Transcribed page contents
◆ ◆ ◆
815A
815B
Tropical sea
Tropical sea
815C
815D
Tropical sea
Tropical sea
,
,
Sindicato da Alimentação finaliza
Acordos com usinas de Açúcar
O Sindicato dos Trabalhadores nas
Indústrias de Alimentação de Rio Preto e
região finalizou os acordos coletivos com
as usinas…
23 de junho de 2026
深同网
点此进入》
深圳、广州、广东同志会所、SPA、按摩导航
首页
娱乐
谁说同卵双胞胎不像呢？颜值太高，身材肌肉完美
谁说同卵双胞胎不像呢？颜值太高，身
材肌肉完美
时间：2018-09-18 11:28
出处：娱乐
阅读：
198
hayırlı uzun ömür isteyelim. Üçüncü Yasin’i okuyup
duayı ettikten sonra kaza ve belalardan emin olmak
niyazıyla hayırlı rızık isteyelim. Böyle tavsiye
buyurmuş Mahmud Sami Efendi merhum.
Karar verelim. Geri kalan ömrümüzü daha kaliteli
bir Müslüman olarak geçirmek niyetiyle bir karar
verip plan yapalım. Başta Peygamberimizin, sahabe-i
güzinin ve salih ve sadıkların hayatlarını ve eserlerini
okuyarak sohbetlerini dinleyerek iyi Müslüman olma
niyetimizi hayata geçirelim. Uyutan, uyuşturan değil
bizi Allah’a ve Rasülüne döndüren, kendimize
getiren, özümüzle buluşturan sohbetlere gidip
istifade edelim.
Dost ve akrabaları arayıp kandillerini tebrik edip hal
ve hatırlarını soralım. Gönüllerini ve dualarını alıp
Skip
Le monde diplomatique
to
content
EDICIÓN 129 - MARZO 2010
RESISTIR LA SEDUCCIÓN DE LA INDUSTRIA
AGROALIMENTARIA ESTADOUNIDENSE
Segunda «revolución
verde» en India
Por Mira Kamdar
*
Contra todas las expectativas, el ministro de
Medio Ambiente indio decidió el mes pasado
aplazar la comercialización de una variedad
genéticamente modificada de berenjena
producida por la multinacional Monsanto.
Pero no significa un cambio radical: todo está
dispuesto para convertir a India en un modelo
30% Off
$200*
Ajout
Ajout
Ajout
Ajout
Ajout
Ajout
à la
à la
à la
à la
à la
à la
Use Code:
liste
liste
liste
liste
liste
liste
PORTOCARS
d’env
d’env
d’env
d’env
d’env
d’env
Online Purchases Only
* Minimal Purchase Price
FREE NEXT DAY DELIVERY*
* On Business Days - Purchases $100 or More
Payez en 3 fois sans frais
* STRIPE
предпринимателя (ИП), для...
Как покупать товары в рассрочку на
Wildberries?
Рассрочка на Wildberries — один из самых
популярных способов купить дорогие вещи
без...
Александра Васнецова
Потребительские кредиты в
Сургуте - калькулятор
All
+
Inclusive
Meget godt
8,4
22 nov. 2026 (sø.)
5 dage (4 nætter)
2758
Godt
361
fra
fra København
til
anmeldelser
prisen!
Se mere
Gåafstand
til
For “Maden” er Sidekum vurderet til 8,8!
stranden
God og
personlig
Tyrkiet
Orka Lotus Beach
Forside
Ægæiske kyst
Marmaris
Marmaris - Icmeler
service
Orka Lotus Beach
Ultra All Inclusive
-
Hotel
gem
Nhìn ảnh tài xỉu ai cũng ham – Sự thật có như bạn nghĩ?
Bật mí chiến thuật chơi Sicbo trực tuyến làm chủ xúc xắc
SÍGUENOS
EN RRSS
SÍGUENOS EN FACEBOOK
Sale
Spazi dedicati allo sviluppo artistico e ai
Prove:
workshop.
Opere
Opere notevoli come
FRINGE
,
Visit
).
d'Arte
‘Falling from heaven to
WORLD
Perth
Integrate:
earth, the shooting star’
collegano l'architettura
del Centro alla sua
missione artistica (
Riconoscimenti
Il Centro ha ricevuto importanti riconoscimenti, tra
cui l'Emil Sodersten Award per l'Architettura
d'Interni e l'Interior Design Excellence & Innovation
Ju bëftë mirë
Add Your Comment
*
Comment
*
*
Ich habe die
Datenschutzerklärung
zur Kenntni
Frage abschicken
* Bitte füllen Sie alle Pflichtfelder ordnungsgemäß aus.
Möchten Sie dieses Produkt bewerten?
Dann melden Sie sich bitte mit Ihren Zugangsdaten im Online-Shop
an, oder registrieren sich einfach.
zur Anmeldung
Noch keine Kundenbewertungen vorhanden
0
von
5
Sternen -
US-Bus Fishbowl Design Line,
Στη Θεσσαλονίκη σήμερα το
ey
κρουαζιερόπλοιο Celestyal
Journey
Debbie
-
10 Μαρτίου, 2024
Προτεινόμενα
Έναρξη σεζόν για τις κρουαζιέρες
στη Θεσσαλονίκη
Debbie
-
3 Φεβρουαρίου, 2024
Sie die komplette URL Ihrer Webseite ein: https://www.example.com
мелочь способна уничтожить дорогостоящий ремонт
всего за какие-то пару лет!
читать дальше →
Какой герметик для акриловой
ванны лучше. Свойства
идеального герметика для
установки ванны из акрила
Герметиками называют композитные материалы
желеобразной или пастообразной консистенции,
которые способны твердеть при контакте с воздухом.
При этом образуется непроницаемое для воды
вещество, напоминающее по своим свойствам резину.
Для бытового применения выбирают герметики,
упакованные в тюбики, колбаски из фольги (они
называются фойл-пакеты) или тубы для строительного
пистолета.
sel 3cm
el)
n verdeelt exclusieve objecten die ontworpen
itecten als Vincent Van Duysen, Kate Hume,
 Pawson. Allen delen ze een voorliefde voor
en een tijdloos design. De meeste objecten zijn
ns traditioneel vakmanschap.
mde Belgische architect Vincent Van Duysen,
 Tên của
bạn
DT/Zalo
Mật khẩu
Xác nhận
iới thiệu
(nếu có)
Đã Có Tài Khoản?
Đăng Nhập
◆ ◆ ◆
# Required work:
Your task is to retype all of the records exactly.

# Result:
815A
815B
Tropical sea
Tropical sea
815C
815D
Tropical sea
Tropical sea
,
,
Sindicato da Alimentação finaliza
Acordos com usinas de Açúcar
O Sindicato dos Trabalhadores nas
Indústrias de Alimentação de Rio Preto e
região finalizou os acordos coletivos com
as usinas…
23 de junho de 2026
深同网
点此进入》
深圳、广州、广东同志会所、SPA、按摩导航
首页
娱乐
谁说同卵双胞胎不像呢？颜值太高，身材肌肉完美
谁说同卵双胞胎不像呢？颜值太高，身
材肌肉完美
时间：2018-09-18 11:28
出处：娱乐
阅读：
198
hayırlı uzun ömür isteyelim. Üçüncü Yasin’i okuyup
duayı ettikten sonra kaza ve belalardan emin olmak
niyazıyla hayırlı rızık isteyelim. Böyle tavsiye
buyurmuş Mahmud Sami Efendi merhum.
Karar verelim. Geri kalan ömrümüzü daha kaliteli
bir Müslüman olarak geçirmek niyetiyle bir karar
verip plan yapalım. Başta Peygamberimizin, sahabe-i
güzinin ve salih ve sadıkların hayatlarını ve eserlerini
okuyarak sohbetlerini dinleyerek iyi Müslüman olma
niyetimizi hayata geçirelim. Uyutan, uyuşturan değil
bizi Allah’a ve Rasülüne döndüren, kendimize
getiren, özümüzle buluşturan sohbetlere gidip
istifade edelim.
Dost ve akrabaları arayıp kandillerini tebrik edip hal
ve hatırlarını soralım. Gönüllerini ve dualarını alıp
Skip
Le monde diplomatique
to
content
EDICIÓN 129 - MARZO 2010
RESISTIR LA SEDUCCIÓN DE LA INDUSTRIA
AGROALIMENTARIA ESTADOUNIDENSE
Segunda «revolución
verde» en India
Por Mira Kamdar
*
Contra todas las expectativas, el ministro de
Medio Ambiente indio decidió el mes pasado
aplazar la comercialización de una variedad
genéticamente modificada de berenjena
producida por la multinacional Monsanto.
Pero no significa un cambio radical: todo está
dispuesto para convertir a India en un modelo
30% Off
$200*
Ajout
Ajout
Ajout
Ajout
Ajout
Ajout
à la
à la
à la
à la
à la
à la
Use Code:
liste
liste
liste
liste
liste
liste
PORTOCARS
d’env
d’env
d’env
d’env
d’env
d’env
Online Purchases Only
* Minimal Purchase Price
FREE NEXT DAY DELIVERY*
* On Business Days - Purchases $100 or More
Payez en 3 fois sans frais
* STRIPE
предпринимателя (ИП), для...
Как покупать товары в рассрочку на
Wildberries?
Рассрочка на Wildberries — один из самых
популярных способов купить дорогие вещи
без...
Александра Васнецова
Потребительские кредиты в
Сургуте - калькулятор
All
+
Inclusive
Meget godt
8,4
22 nov. 2026 (sø.)
5 dage (4 nætter)
2758
Godt
361
fra
fra København
til
anmeldelser
prisen!
Se mere
Gåafstand
til
For “Maden” er Sidekum vurderet til 8,8!
stranden
God og
personlig
Tyrkiet
Orka Lotus Beach
Forside
Ægæiske kyst
Marmaris
Marmaris - Icmeler
service
Orka Lotus Beach
Ultra All Inclusive
-
Hotel
gem
Nhìn ảnh tài xỉu ai cũng ham – Sự thật có như bạn nghĩ?
Bật mí chiến thuật chơi Sicbo trực tuyến làm chủ xúc xắc
SÍGUENOS
EN RRSS
SÍGUENOS EN FACEBOOK
Sale
Spazi dedicati allo sviluppo artistico e ai
Prove:
workshop.
Opere
Opere notevoli come
FRINGE
,
Visit
).
d'Arte
‘Falling from heaven to
WORLD
Perth
Integrate:
earth, the shooting star’
collegano l'architettura
del Centro alla sua
missione artistica (
Riconoscimenti
Il Centro ha ricevuto importanti riconoscimenti, tra
cui l'Emil Sodersten Award per l'Architettura
d'Interni e l'Interior Design Excellence & Innovation
Ju bëftë mirë
Add Your Comment
*
Comment
*
*
Ich habe die
Datenschutzerklärung
zur Kenntni
Frage abschicken
* Bitte füllen Sie alle Pflichtfelder ordnungsgemäß aus.
Möchten Sie dieses Produkt bewerten?
Dann melden Sie sich bitte mit Ihren Zugangsdaten im Online-Shop
an, oder registrieren sich einfach.
zur Anmeldung
Noch keine Kundenbewertungen vorhanden
0
von
5
Sternen -
US-Bus Fishbowl Design Line,
Στη Θεσσαλονίκη σήμερα το
ey
κρουαζιερόπλοιο Celestyal
Journey
Debbie
-
10 Μαρτίου, 2024
Προτεινόμενα
Έναρξη σεζόν για τις κρουαζιέρες
στη Θεσσαλονίκη
Debbie
-
3 Φεβρουαρίου, 2024
Sie die komplette URL Ihrer Webseite ein: https://www.example.com
мелочь способна уничтожить дорогостоящий ремонт
всего за какие-то пару лет!
читать дальше →
Какой герметик для акриловой
ванны лучше. Свойства
идеального герметика для
установки ванны из акрила
Герметиками называют композитные материалы
желеобразной или пастообразной консистенции,
которые способны твердеть при контакте с воздухом.
При этом образуется непроницаемое для воды
вещество, напоминающее по своим свойствам резину.
Для бытового применения выбирают герметики,
упакованные в тюбики, колбаски из фольги (они
называются фойл-пакеты) или тубы для строительного
пистолета.
sel 3cm
el)
n verdeelt exclusieve objecten die ontworpen
itecten als Vincent Van Duysen, Kate Hume,
 Pawson. Allen delen ze een voorliefde voor
en een tijdloos design. De meeste objecten zijn
ns traditioneel vakmanschap.
mde Belgische architect Vincent Van Duysen,
 Tên của
bạn
DT/Zalo
Mật khẩu
Xác nhận
iới thiệu
(nếu có)
Đã Có Tài Khoản?
Đăng Nhập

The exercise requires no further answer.